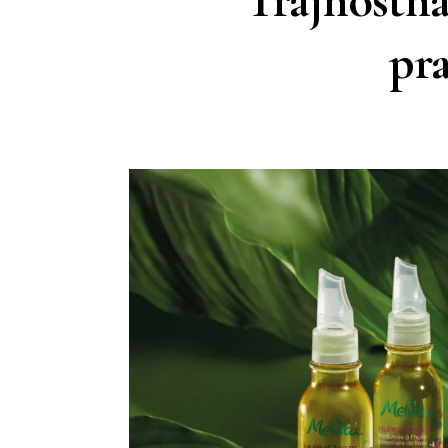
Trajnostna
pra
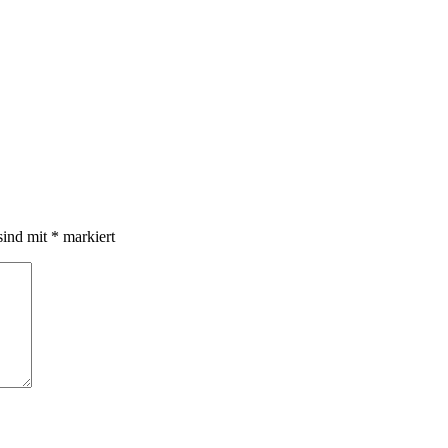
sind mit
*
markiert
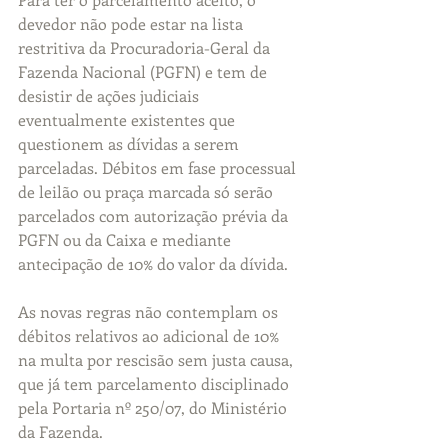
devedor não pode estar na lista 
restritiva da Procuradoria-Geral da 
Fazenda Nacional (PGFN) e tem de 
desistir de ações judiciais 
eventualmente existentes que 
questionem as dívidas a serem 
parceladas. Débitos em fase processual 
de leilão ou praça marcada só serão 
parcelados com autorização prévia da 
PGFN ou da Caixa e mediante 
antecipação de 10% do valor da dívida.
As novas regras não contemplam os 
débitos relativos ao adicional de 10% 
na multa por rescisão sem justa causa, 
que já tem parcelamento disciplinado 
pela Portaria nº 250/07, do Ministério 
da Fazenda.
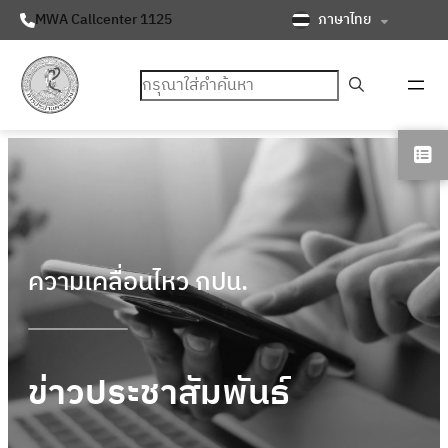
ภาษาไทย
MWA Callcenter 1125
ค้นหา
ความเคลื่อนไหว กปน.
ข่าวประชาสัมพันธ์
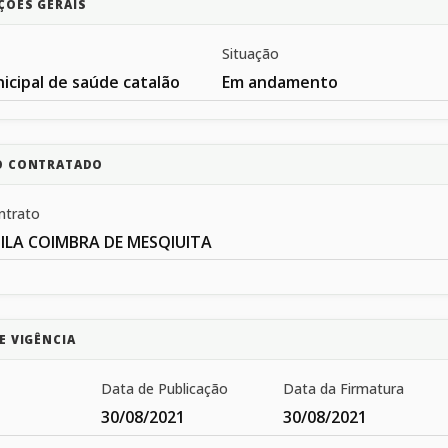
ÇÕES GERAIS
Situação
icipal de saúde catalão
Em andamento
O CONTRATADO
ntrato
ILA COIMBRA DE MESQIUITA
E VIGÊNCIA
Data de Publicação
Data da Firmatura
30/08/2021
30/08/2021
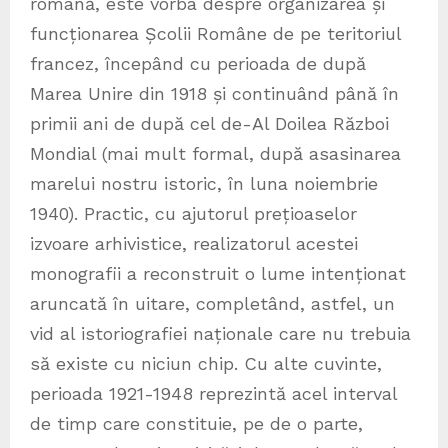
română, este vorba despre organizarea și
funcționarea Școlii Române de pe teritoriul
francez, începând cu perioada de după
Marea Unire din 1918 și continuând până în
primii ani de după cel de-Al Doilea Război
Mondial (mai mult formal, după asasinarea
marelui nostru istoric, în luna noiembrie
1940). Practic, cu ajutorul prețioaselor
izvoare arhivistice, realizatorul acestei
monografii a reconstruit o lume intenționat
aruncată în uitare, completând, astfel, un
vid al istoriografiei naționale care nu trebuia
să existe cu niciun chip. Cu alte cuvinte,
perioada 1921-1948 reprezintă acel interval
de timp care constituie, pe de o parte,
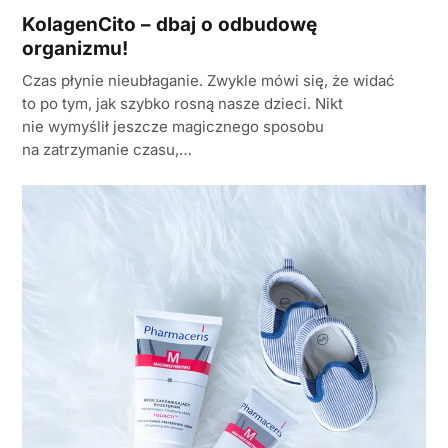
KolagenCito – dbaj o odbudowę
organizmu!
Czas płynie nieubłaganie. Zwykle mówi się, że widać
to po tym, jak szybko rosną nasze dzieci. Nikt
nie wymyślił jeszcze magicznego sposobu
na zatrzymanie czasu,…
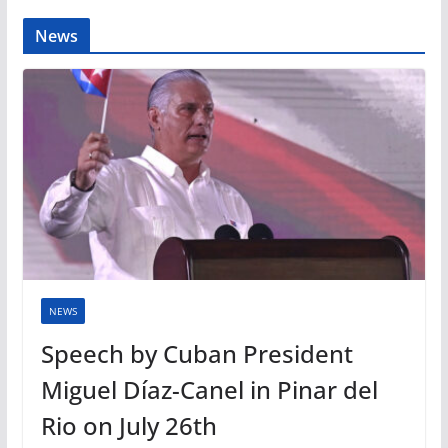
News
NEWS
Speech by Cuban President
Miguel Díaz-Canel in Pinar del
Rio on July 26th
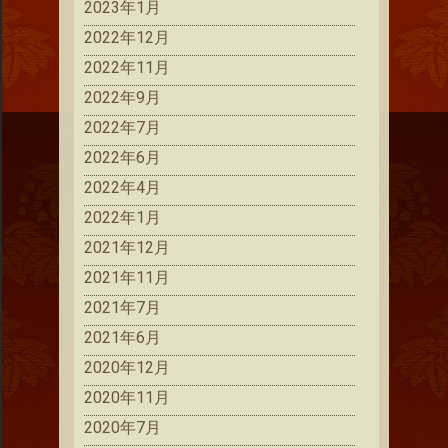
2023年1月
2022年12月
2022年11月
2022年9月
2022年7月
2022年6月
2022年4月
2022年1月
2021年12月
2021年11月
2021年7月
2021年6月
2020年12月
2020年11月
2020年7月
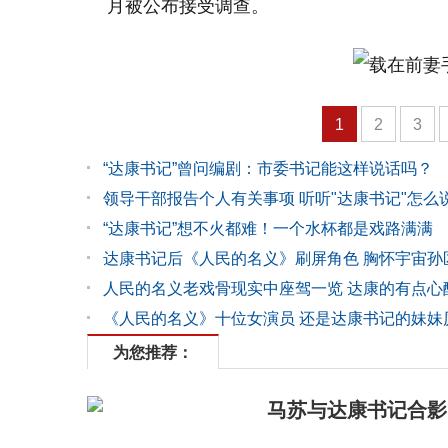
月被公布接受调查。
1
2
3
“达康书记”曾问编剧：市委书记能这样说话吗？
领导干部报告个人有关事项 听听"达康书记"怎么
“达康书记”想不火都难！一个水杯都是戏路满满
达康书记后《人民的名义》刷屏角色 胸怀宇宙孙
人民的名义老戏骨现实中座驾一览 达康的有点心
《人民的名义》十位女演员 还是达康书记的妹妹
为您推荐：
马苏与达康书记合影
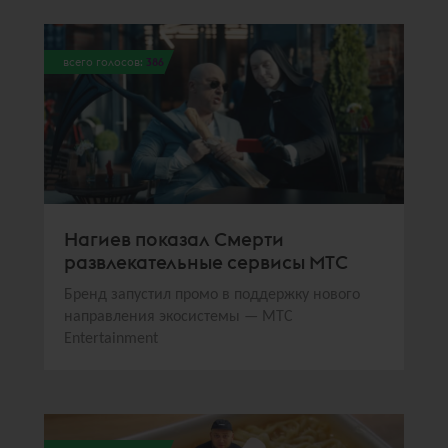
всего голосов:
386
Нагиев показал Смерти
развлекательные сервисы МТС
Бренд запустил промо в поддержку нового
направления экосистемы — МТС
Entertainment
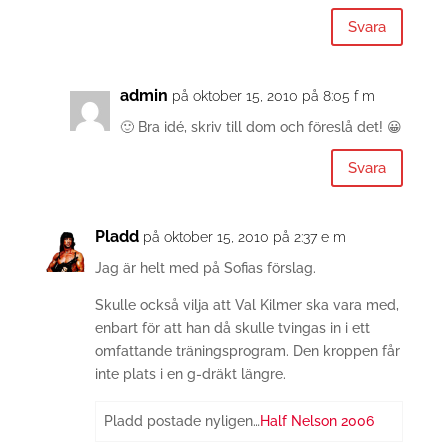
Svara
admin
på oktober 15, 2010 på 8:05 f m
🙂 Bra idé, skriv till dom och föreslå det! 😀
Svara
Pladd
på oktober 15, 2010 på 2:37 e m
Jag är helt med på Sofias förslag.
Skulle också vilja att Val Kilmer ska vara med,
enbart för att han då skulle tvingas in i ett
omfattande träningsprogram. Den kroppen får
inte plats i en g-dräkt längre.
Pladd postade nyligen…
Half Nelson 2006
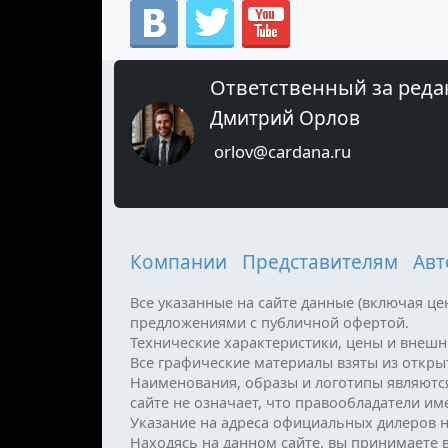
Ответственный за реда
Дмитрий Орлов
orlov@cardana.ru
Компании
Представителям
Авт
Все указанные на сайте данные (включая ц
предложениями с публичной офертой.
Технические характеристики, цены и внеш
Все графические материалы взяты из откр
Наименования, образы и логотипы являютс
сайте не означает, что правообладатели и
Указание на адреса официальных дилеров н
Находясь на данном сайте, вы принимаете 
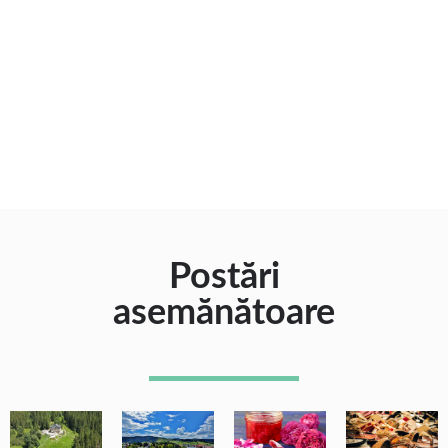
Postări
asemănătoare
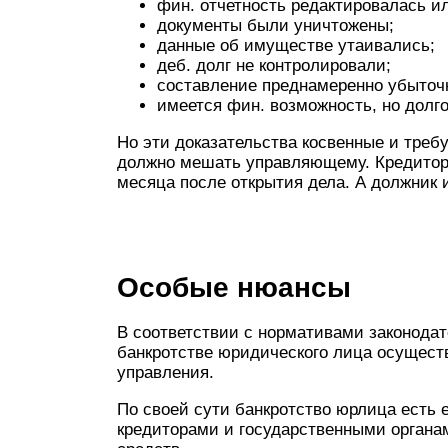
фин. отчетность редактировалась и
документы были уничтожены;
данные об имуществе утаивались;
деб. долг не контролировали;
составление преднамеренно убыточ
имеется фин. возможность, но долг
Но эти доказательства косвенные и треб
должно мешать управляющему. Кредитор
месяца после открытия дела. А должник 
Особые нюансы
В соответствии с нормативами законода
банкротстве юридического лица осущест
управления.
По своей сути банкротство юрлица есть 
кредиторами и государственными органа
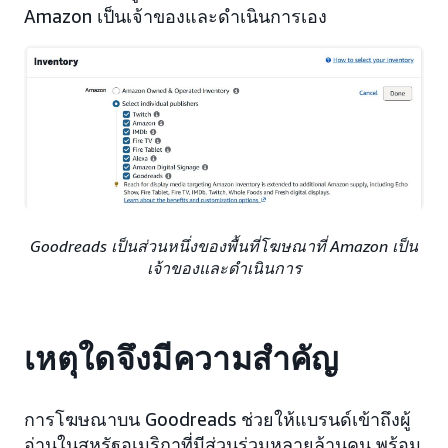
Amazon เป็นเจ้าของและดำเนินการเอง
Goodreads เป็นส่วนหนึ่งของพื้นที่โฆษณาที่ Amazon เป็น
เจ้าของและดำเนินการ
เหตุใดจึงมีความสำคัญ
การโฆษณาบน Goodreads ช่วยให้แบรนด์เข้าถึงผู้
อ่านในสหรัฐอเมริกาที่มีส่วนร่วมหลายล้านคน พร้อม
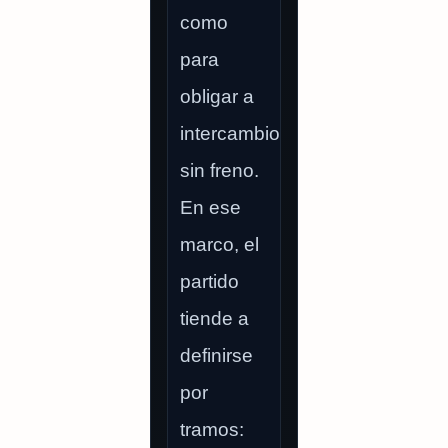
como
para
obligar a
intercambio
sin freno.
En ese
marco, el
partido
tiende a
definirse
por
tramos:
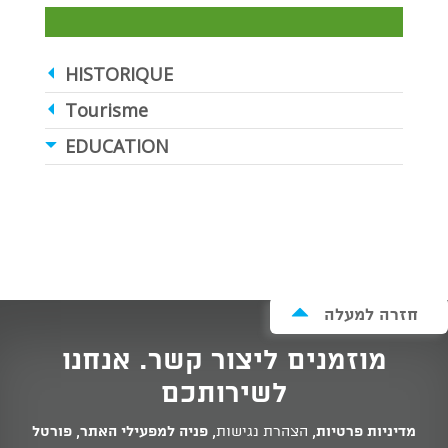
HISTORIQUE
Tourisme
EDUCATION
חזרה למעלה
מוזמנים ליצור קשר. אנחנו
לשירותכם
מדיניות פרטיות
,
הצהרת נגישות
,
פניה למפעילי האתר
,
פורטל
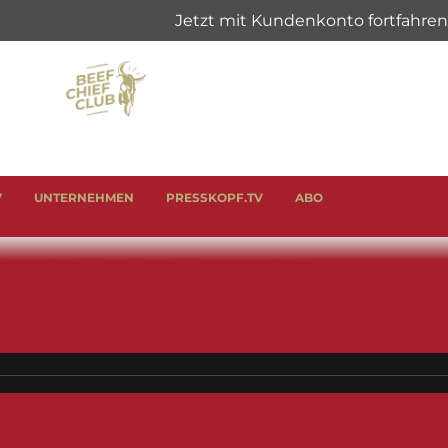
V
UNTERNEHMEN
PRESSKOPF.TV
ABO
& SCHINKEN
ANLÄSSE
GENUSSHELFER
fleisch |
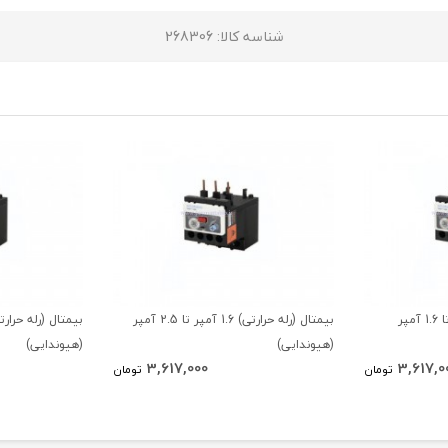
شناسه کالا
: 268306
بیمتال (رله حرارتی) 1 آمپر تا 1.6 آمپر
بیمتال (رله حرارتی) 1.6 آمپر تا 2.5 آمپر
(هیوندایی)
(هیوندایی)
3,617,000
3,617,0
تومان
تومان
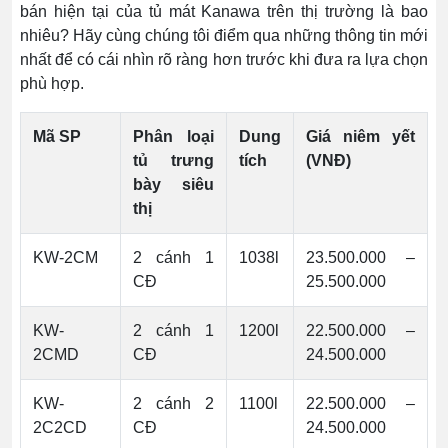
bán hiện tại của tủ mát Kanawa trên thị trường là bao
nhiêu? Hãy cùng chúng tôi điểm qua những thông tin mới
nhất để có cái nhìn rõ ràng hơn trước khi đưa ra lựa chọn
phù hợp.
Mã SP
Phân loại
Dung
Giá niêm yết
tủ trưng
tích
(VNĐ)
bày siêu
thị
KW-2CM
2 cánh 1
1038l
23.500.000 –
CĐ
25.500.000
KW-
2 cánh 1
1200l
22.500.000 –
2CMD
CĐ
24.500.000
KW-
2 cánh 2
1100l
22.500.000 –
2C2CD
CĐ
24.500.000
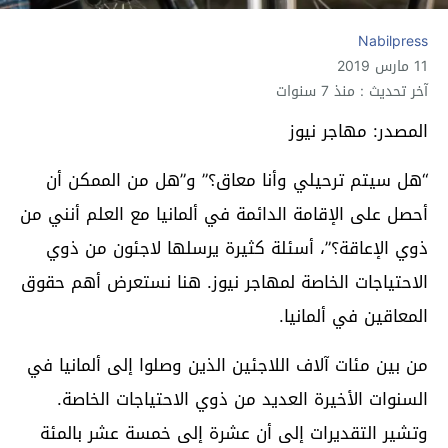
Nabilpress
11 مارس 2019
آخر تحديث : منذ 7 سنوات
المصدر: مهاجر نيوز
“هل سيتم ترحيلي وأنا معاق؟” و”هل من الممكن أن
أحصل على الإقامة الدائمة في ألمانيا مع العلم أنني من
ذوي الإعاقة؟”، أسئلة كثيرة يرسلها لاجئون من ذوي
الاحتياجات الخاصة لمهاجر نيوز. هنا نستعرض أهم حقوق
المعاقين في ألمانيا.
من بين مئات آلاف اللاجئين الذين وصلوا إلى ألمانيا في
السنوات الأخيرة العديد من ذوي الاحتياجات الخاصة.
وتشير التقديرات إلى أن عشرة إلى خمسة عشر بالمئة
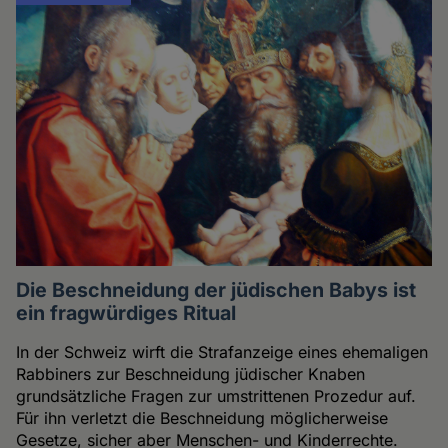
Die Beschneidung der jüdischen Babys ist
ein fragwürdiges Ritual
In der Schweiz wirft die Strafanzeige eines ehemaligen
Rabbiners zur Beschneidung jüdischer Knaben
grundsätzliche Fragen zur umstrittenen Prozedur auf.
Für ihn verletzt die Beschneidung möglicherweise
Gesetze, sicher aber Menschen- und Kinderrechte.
· · · · ·
Problem details
Could each line of the data be written out exactly, with no pictures included?

Response area
Trajnostna
pra
sind mit
*
markiert
devedor não pode estar na lista 
restritiva da Procuradoria-Geral da 
Fazenda Nacional (PGFN) e tem de 
desistir de ações judiciais 
eventualmente existentes que 
questionem as dívidas a serem 
parceladas. Débitos em fase processual 
de leilão ou praça marcada só serão 
parcelados com autorização prévia da 
PGFN ou da Caixa e mediante 
antecipação de 10% do valor da dívida.
As novas regras não contemplam os 
débitos relativos ao adicional de 10% 
na multa por rescisão sem justa causa, 
que já tem parcelamento disciplinado 
pela Portaria nº 250/07, do Ministério 
da Fazenda.
ภาษาไทย
MWA Callcenter 1125
ค้นหา
ความเคลื่อนไหว กปน.
ข่าวประชาสัมพันธ์
ÇÕES GERAIS
Situação
icipal de saúde catalão
Em andamento
O CONTRATADO
ntrato
ILA COIMBRA DE MESQIUITA
E VIGÊNCIA
Data de Publicação
Data da Firmatura
30/08/2021
30/08/2021
română, este vorba despre organizarea și
funcționarea Școlii Române de pe teritoriul
francez, începând cu perioada de după
Marea Unire din 1918 și continuând până în
primii ani de după cel de-Al Doilea Război
Mondial (mai mult formal, după asasinarea
marelui nostru istoric, în luna noiembrie
1940). Practic, cu ajutorul prețioaselor
izvoare arhivistice, realizatorul acestei
monografii a reconstruit o lume intenționat
aruncată în uitare, completând, astfel, un
vid al istoriografiei naționale care nu trebuia
să existe cu niciun chip. Cu alte cuvinte,
perioada 1921-1948 reprezintă acel interval
de timp care constituie, pe de o parte,
KolagenCito – dbaj o odbudowę
organizmu!
Czas płynie nieubłaganie. Zwykle mówi się, że widać
to po tym, jak szybko rosną nasze dzieci. Nikt
nie wymyślił jeszcze magicznego sposobu
na zatrzymanie czasu,…
News
NEWS
Speech by Cuban President
Miguel Díaz-Canel in Pinar del
Rio on July 26th
2023年1月
2022年12月
2022年11月
2022年9月
2022年7月
2022年6月
2022年4月
2022年1月
2021年12月
2021年11月
2021年7月
2021年6月
2020年12月
2020年11月
2020年7月
月被公布接受调查。
1
2
3
“达康书记”曾问编剧：市委书记能这样说话吗？
领导干部报告个人有关事项 听听"达康书记"怎么
“达康书记”想不火都难！一个水杯都是戏路满满
达康书记后《人民的名义》刷屏角色 胸怀宇宙孙
人民的名义老戏骨现实中座驾一览 达康的有点心
《人民的名义》十位女演员 还是达康书记的妹妹
为您推荐：
马苏与达康书记合影
всего голосов:
386
Нагиев показал Смерти
развлекательные сервисы МТС
Бренд запустил промо в поддержку нового
направления экосистемы — МТС
Entertainment
Svara
admin
på oktober 15, 2010 på 8:05 f m
🙂 Bra idé, skriv till dom och föreslå det! 😀
Svara
Pladd
på oktober 15, 2010 på 2:37 e m
Jag är helt med på Sofias förslag.
Skulle också vilja att Val Kilmer ska vara med,
enbart för att han då skulle tvingas in i ett
omfattande träningsprogram. Den kroppen får
inte plats i en g-dräkt längre.
Pladd postade nyligen…
Half Nelson 2006
Ответственный за реда
Дмитрий Орлов
orlov@cardana.ru
Компании
Представителям
Авт
Все указанные на сайте данные (включая ц
предложениями с публичной офертой.
Технические характеристики, цены и внеш
Все графические материалы взяты из откр
Наименования, образы и логотипы являютс
сайте не означает, что правообладатели и
Указание на адреса официальных дилеров н
Находясь на данном сайте, вы принимаете 
Postări
asemănătoare
фин. отчетность редактировалась и
документы были уничтожены;
данные об имуществе утаивались;
деб. долг не контролировали;
составление преднамеренно убыточ
имеется фин. возможность, но долг
Но эти доказательства косвенные и треб
должно мешать управляющему. Кредитор
месяца после открытия дела. А должник 
Особые нюансы
В соответствии с нормативами законода
банкротстве юридического лица осущест
управления.
По своей сути банкротство юрлица есть 
кредиторами и государственными органа
Amazon เป็นเจ้าของและดำเนินการเอง
Goodreads เป็นส่วนหนึ่งของพื้นที่โฆษณาที่ Amazon เป็น
เจ้าของและดำเนินการ
เหตุใดจึงมีความสำคัญ
การโฆษณาบน Goodreads ช่วยให้แบรนด์เข้าถึงผู้
อ่านในสหรัฐอเมริกาที่มีส่วนร่วมหลายล้านคน พร้อม
como
para
obligar a
intercambio
sin freno.
En ese
marco, el
partido
tiende a
definirse
por
tramos:
HISTORIQUE
Tourisme
EDUCATION
חזרה למעלה
מוזמנים ליצור קשר. אנחנו
לשירותכם
מדיניות פרטיות
,
הצהרת נגישות
,
פניה למפעילי האתר
,
פורטל
V
UNTERNEHMEN
PRESSKOPF.TV
ABO
& SCHINKEN
ANLÄSSE
GENUSSHELFER
fleisch |
شناسه کالا
: 268306
بیمتال (رله حرارتی) 1 آمپر تا 1.6 آمپر
بیمتال (رله حرارتی) 1.6 آمپر تا 2.5 آمپر
(هیوندایی)
(هیوندایی)
3,617,000
3,617,0
تومان
تومان
bán hiện tại của tủ mát Kanawa trên thị trường là bao
nhiêu? Hãy cùng chúng tôi điểm qua những thông tin mới
nhất để có cái nhìn rõ ràng hơn trước khi đưa ra lựa chọn
phù hợp.
Mã SP
Phân loại
Dung
Giá niêm yết
tủ trưng
tích
(VNĐ)
bày siêu
thị
KW-2CM
2 cánh 1
1038l
23.500.000 –
CĐ
25.500.000
KW-
2 cánh 1
1200l
22.500.000 –
2CMD
CĐ
24.500.000
KW-
2 cánh 2
1100l
22.500.000 –
2C2CD
CĐ
24.500.000
Nabilpress
11 مارس 2019
آخر تحديث : منذ 7 سنوات
المصدر: مهاجر نيوز
“هل سيتم ترحيلي وأنا معاق؟” و”هل من الممكن أن
أحصل على الإقامة الدائمة في ألمانيا مع العلم أنني من
ذوي الإعاقة؟”، أسئلة كثيرة يرسلها لاجئون من ذوي
الاحتياجات الخاصة لمهاجر نيوز. هنا نستعرض أهم حقوق
المعاقين في ألمانيا.
من بين مئات آلاف اللاجئين الذين وصلوا إلى ألمانيا في
السنوات الأخيرة العديد من ذوي الاحتياجات الخاصة.
وتشير التقديرات إلى أن عشرة إلى خمسة عشر بالمئة
Die Beschneidung der jüdischen Babys ist
ein fragwürdiges Ritual
In der Schweiz wirft die Strafanzeige eines ehemaligen
Rabbiners zur Beschneidung jüdischer Knaben
grundsätzliche Fragen zur umstrittenen Prozedur auf.
Für ihn verletzt die Beschneidung möglicherweise
Gesetze, sicher aber Menschen- und Kinderrechte.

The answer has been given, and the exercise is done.